[TAREA] Resume en dos oraciones el relato «El niño raro».

[TEXTO DEL EJERCICIO]
----------

El niño raro

Written on 20:10 by MrPan

Llegó el verano, y con él los días largos y soleados, los despertares tardíos y las tardes de playa y juegos. Me deshice con gusto del traumatizante uniforme marrón de mi colegio militar, con las notas llenas de Progresa Adecuadamente y el viaje a Sevilla anual obligatorio a la vuelta de la esquina. A mis once años, seguía siendo un chico extraño, capaz de jugar con velocidad al fútbol, pero con muchísima más torpeza que el resto del barrio. En un vecindario como el que me vio crecer, no saber jugar al futbol era motivo de marginación general, yo lo sabía y durante un tiempo me esforcé por tener el nivel suficiente para pasar las tardes entretenido con los demás niños del patio. Sin embargo, no me gustaba tener que pasarlo mal y pensar en todos los errores que podría cometer antes incluso de que Albertito bajase el balón cada día. Me aparté de ellos y me refugié en ocasiones dentro de mi propio mundo interior, otros en el grupito de niñas que tampoco lograban satisfacer mis tardes y otros en la compañía de mi viejo amigo Mario, tan o más extraño que yo, tan o más imaginativo. Recorríamos los callejones sorteando las jeringuillas de los yonquis del lugar inventando historias nuevas cada día: dinosaurios, casas del terror, guerras, tiroteos, persecuciones, magia… Mi infancia no fue un camino de flores, muchos que me han conocido de mayor, se sorprenderían al saber lo poco sociable, casi autista que fui antes de cambiar la voz y la estatura. Sin embargo, estoy seguro de que viví historias más apasionantes que aquellos que pateaban un balón cada tarde. Aunque esas aventuras, no las viese nadie más que yo… y se preguntaran por aquel chico raro que caminaba hablando solo buscando la soledad.

----------

[Datos guardados]

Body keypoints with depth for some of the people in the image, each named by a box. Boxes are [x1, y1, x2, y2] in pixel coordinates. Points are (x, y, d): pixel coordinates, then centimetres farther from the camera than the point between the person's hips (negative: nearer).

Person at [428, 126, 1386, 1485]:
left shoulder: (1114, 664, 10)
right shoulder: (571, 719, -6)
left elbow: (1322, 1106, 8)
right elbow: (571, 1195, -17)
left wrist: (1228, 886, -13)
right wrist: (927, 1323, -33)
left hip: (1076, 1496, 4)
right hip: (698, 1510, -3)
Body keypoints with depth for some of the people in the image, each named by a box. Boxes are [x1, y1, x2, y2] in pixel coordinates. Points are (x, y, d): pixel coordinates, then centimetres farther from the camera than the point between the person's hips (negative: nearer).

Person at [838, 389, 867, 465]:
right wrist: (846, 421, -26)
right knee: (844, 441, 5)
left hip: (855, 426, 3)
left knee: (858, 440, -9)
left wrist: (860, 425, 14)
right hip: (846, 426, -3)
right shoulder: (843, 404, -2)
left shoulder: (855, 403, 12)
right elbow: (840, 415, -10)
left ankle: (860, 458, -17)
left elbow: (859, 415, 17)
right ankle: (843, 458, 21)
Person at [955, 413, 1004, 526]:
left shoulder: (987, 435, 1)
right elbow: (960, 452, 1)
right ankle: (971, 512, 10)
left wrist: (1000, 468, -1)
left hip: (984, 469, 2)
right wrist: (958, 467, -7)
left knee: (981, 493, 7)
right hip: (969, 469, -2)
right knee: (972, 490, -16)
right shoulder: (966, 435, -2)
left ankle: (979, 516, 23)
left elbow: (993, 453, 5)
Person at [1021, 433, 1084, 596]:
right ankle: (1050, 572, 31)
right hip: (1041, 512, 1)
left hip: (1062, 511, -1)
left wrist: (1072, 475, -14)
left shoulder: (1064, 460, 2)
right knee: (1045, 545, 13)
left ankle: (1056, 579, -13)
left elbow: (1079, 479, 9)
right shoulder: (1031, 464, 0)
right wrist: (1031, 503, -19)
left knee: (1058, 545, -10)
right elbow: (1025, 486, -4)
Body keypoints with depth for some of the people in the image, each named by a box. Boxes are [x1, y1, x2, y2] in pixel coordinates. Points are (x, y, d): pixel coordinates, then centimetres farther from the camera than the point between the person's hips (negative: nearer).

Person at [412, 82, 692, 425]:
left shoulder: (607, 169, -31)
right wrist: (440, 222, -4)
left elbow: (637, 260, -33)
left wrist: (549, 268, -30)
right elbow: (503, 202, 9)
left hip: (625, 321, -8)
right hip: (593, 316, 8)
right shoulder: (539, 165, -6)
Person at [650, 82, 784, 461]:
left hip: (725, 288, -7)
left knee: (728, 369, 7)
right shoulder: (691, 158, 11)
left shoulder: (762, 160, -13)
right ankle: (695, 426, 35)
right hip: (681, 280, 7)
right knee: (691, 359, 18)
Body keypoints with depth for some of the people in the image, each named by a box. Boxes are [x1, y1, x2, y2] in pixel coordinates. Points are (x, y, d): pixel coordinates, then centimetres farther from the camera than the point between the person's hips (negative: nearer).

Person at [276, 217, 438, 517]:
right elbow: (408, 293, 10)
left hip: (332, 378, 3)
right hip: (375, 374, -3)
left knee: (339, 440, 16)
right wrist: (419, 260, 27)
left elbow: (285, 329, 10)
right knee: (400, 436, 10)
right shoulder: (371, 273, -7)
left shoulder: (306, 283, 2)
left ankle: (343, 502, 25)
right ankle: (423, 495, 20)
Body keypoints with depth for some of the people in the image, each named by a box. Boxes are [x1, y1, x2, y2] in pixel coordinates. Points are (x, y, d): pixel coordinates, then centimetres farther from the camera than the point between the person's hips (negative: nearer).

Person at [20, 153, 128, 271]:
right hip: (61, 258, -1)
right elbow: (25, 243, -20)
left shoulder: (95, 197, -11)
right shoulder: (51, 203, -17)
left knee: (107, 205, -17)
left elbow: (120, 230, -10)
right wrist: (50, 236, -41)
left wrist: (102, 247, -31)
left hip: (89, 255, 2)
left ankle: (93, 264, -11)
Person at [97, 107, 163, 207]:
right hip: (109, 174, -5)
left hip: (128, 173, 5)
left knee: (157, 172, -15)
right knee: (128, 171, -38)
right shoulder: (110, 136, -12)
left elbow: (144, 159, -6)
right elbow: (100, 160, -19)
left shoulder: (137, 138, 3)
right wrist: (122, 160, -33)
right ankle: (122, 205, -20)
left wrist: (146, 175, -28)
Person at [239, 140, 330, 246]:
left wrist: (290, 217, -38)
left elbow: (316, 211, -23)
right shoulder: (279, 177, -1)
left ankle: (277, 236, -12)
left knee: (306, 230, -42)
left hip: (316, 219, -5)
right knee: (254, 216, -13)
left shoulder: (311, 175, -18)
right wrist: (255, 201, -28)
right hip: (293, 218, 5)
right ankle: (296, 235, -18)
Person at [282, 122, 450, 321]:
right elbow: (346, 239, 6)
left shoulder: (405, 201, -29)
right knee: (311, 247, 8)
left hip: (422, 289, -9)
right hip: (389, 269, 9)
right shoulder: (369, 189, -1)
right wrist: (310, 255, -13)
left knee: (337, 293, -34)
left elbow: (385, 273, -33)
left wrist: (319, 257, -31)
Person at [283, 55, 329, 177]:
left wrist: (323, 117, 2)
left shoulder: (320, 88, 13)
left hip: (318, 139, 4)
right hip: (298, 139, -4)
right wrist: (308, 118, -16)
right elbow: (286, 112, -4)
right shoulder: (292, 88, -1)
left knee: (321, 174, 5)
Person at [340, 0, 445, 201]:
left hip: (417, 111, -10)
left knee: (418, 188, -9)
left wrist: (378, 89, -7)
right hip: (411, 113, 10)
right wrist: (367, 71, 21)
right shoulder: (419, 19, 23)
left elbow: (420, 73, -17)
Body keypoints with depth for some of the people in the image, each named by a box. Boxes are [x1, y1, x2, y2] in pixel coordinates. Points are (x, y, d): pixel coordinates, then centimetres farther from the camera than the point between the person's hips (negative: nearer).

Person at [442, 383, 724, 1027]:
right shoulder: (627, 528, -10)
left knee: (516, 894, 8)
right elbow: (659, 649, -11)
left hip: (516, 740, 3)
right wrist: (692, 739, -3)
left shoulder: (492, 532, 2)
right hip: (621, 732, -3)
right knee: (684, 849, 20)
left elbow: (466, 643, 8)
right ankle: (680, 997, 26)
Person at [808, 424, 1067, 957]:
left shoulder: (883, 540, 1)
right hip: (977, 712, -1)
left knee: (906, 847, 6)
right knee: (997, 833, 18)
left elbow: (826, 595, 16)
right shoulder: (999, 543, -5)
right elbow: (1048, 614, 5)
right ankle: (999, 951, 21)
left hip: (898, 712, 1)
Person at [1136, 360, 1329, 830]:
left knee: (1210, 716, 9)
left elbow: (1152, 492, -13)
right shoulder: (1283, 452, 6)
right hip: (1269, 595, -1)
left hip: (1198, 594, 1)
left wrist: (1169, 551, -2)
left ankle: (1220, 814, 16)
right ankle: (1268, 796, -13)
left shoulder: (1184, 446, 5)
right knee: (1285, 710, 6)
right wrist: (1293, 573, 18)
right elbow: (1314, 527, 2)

----------

[TAREA RESUELTA] Con once años y al llegar el verano, el narrador seguía siendo un chico extraño y más torpe con el fútbol que el resto del barrio, donde no saber jugar era motivo de marginación, así que se apartó de los demás niños. Se refugió en su mundo interior, en un grupito de niñas y en su amigo Mario, con quien inventaba historias por los callejones, y está seguro de que vivió aventuras más apasionantes que los que pateaban un balón, aunque nadie más las viera.